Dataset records

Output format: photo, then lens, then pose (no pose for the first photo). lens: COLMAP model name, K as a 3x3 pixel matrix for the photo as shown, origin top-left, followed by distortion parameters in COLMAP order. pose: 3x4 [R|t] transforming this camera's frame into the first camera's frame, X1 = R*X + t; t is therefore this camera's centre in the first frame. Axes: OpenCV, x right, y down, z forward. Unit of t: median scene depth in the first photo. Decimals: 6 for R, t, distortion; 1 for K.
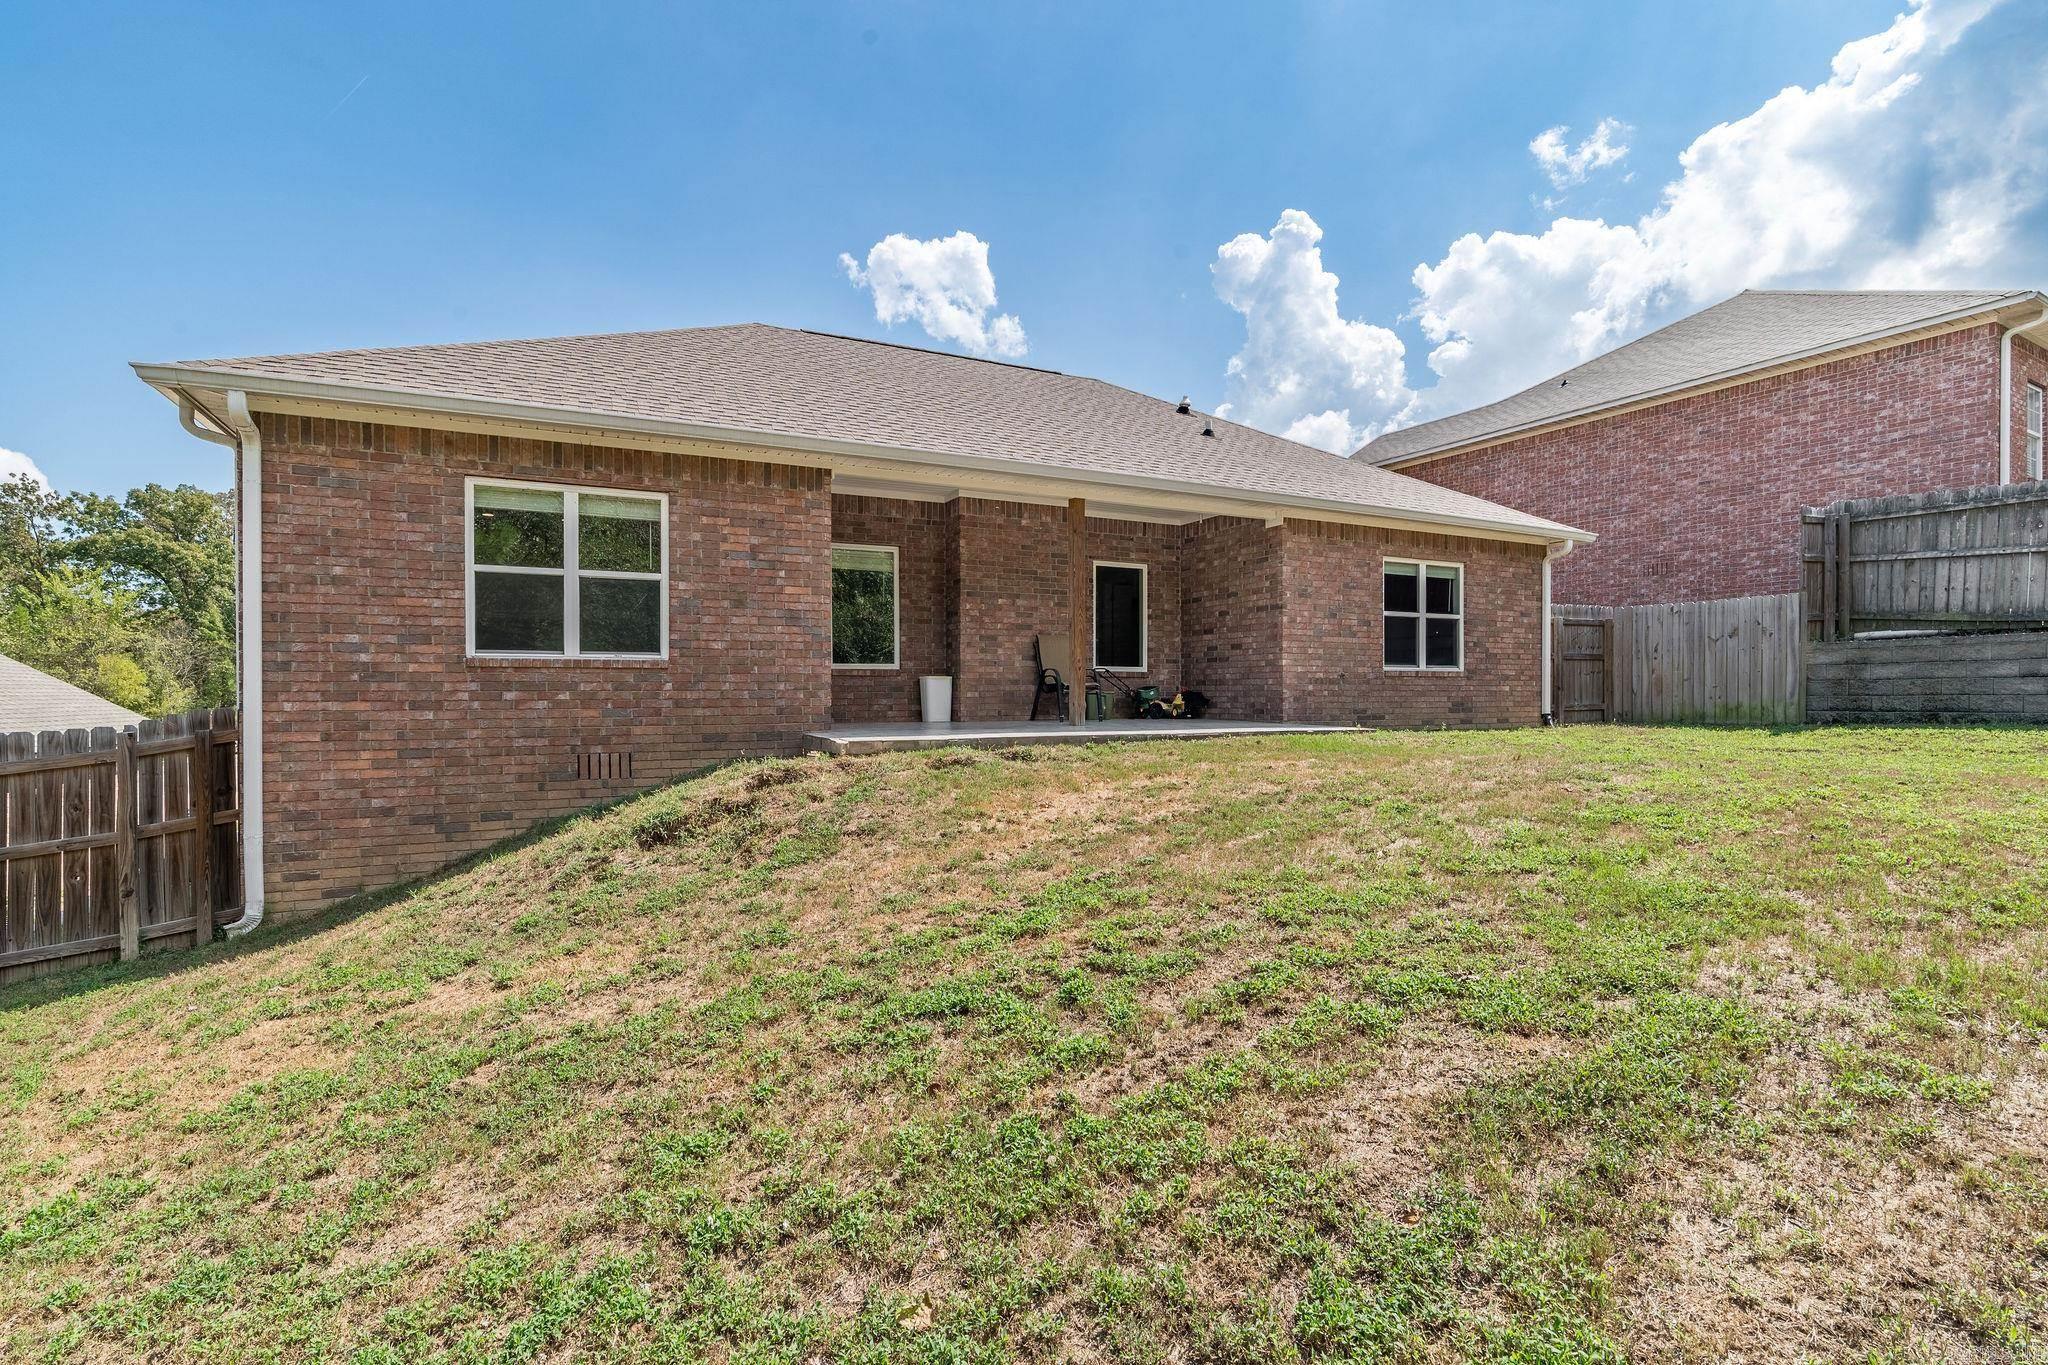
lens RADIAL K [[945.4, 0, 1028.8], [0, 945.4, 689.2], [0, 0, 1]] dist [-0.009113, 0.003643]
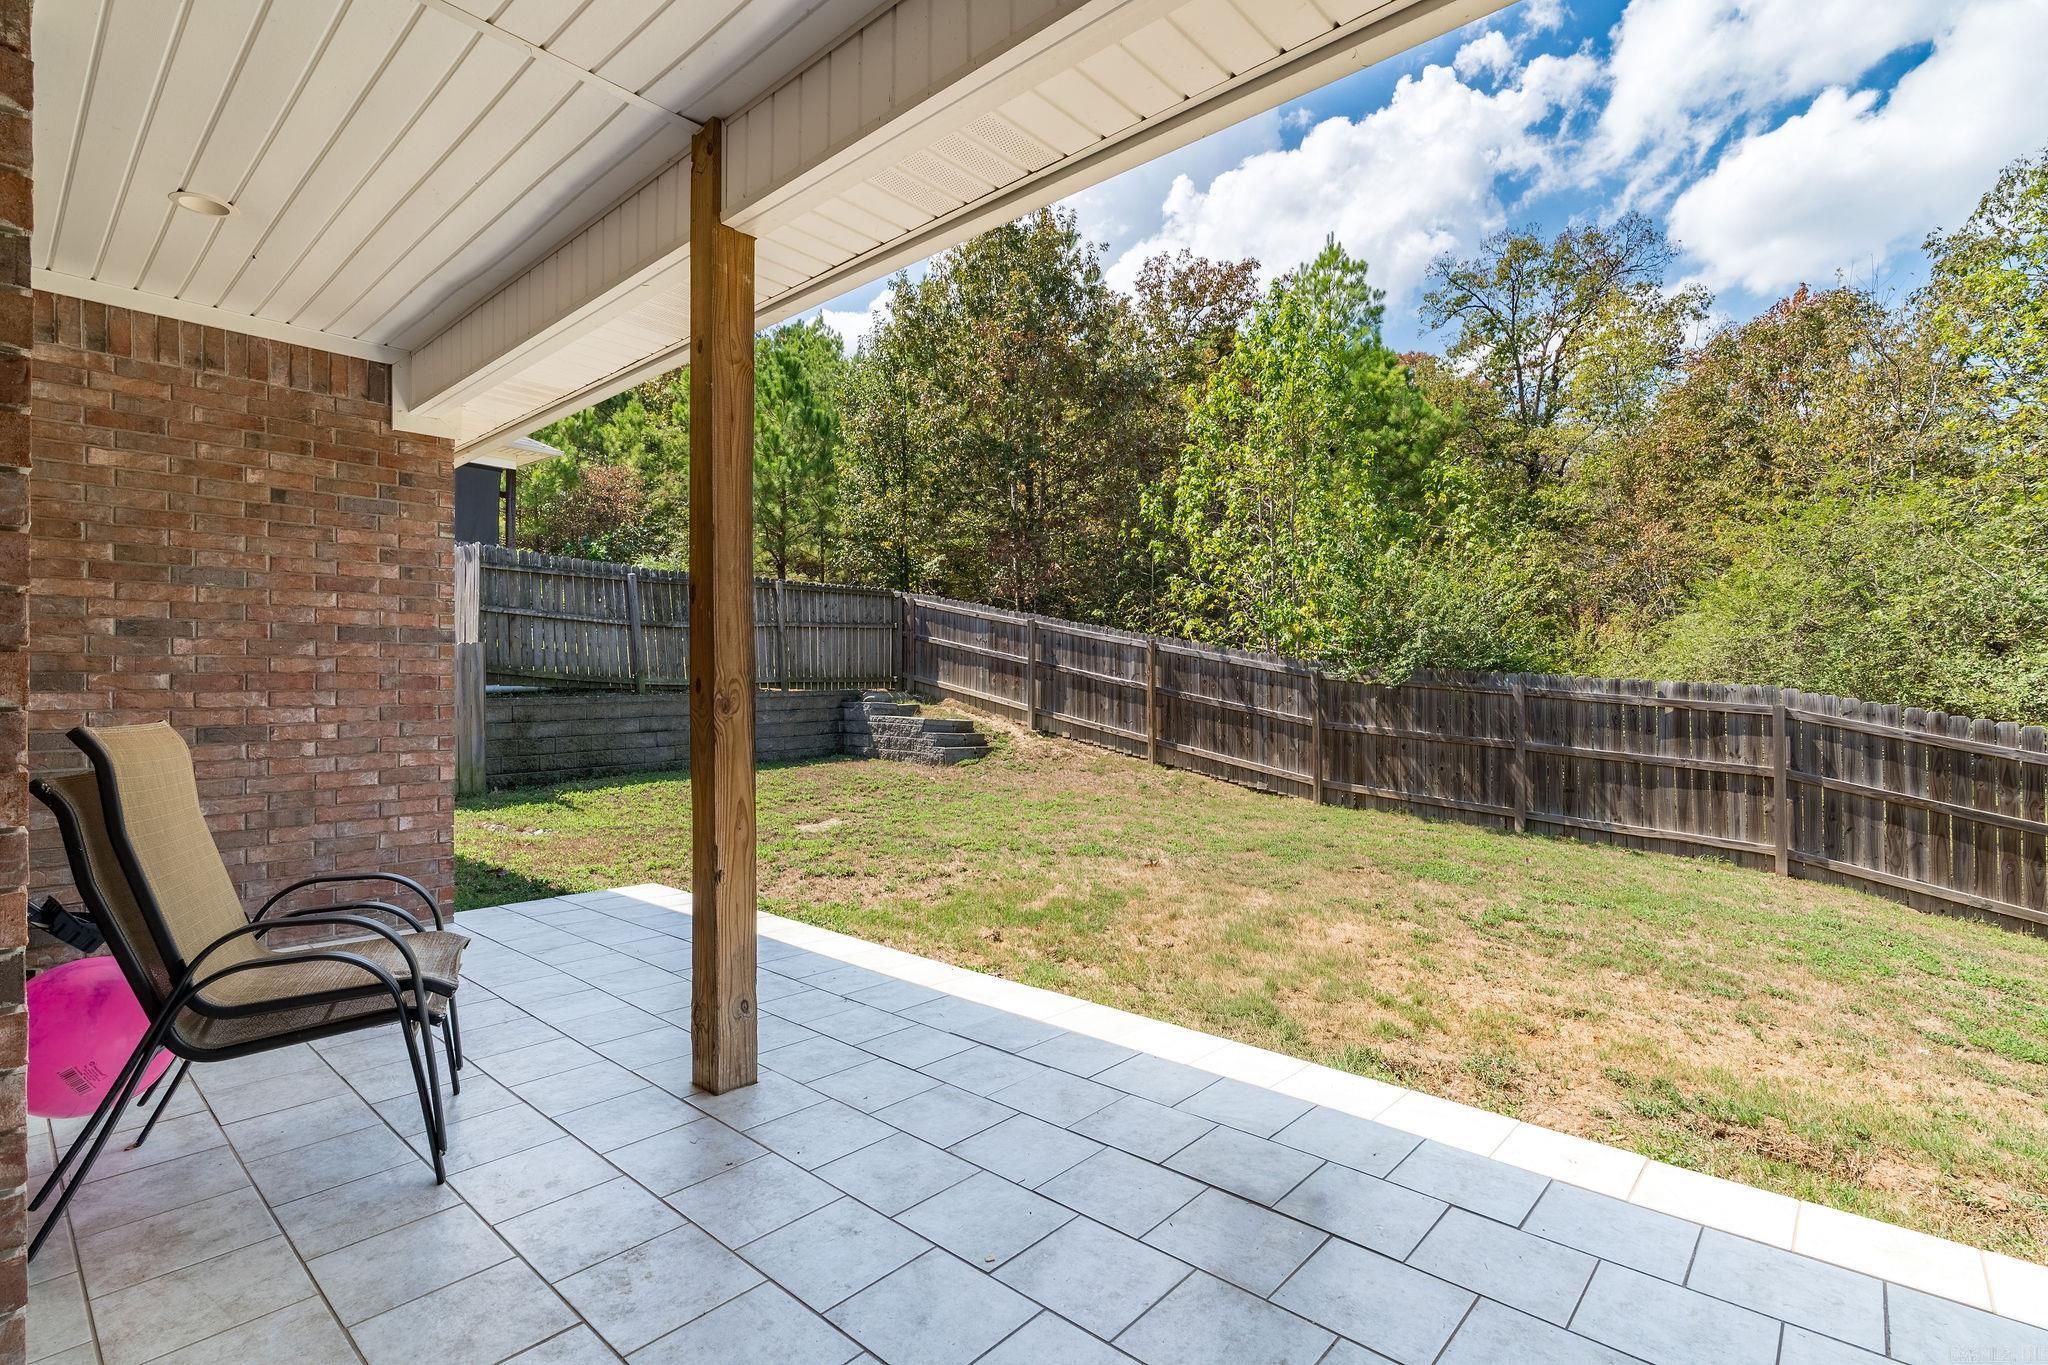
lens RADIAL K [[945.4, 0, 1020.7], [0, 945.4, 677.1], [0, 0, 1]] dist [-0.009113, 0.003643]
pose [[-0.353522, 0.009829, 0.935375, -0.193571], [0.002522, 0.999951, -0.009554, -0.062927], [-0.935423, -0.001018, -0.353529, 0.877209]]
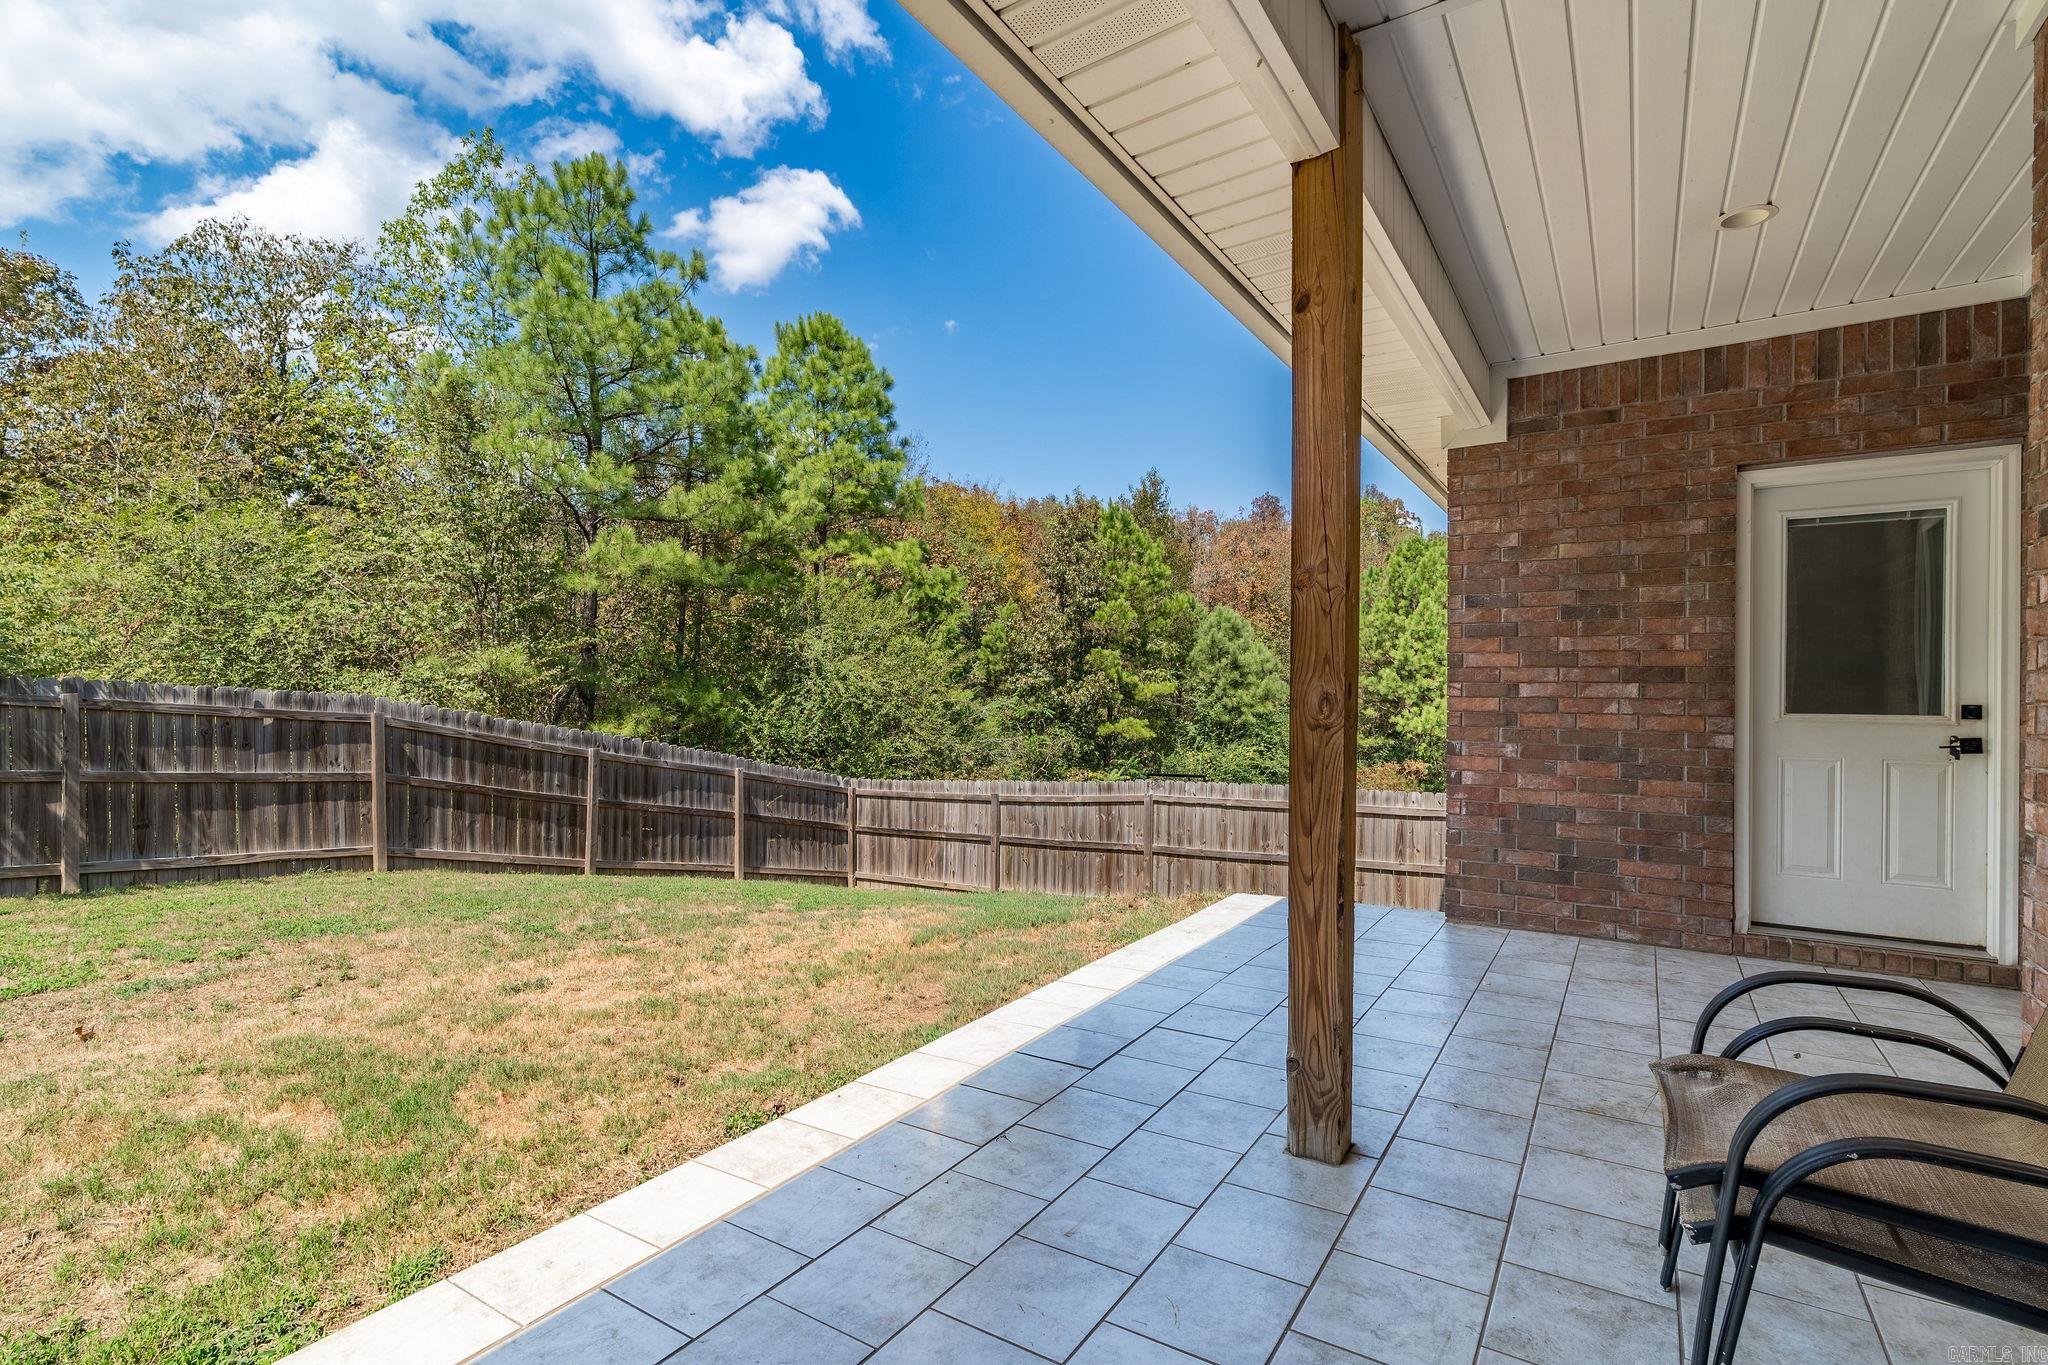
lens RADIAL K [[945.4, 0, 1009.7], [0, 945.4, 694.0], [0, 0, 1]] dist [-0.009113, 0.003643]
pose [[-0.879780, 0.002207, -0.475376, 0.185066], [0.001763, 0.999997, 0.001380, -0.062335], [0.475378, 0.000376, -0.879781, 1.001799]]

§ What is expected:
Output the records exactly as they appear, skipping any pictures.

§ Solution for this problem:
Output format: photo, then lens, then pose (no pose for the first photo). lens: COLMAP model name, K as a 3x3 pixel matrix for the photo as shown, origin top-left, followed by distortion parameters in COLMAP order. pose: 3x4 [R|t] transforming this camera's frame into the first camera's frame, X1 = R*X + t; t is therefore this camera's centre in the first frame. Axes: OpenCV, x right, y down, z forward. Unit of t: median scene depth in the first photo. Decimals: 6 for R, t, distortion; 1 for K.
lens RADIAL K [[945.4, 0, 1028.8], [0, 945.4, 689.2], [0, 0, 1]] dist [-0.009113, 0.003643]
lens RADIAL K [[945.4, 0, 1020.7], [0, 945.4, 677.1], [0, 0, 1]] dist [-0.009113, 0.003643]
pose [[-0.353522, 0.009829, 0.935375, -0.193571], [0.002522, 0.999951, -0.009554, -0.062927], [-0.935423, -0.001018, -0.353529, 0.877209]]
lens RADIAL K [[945.4, 0, 1009.7], [0, 945.4, 694.0], [0, 0, 1]] dist [-0.009113, 0.003643]
pose [[-0.879780, 0.002207, -0.475376, 0.185066], [0.001763, 0.999997, 0.001380, -0.062335], [0.475378, 0.000376, -0.879781, 1.001799]]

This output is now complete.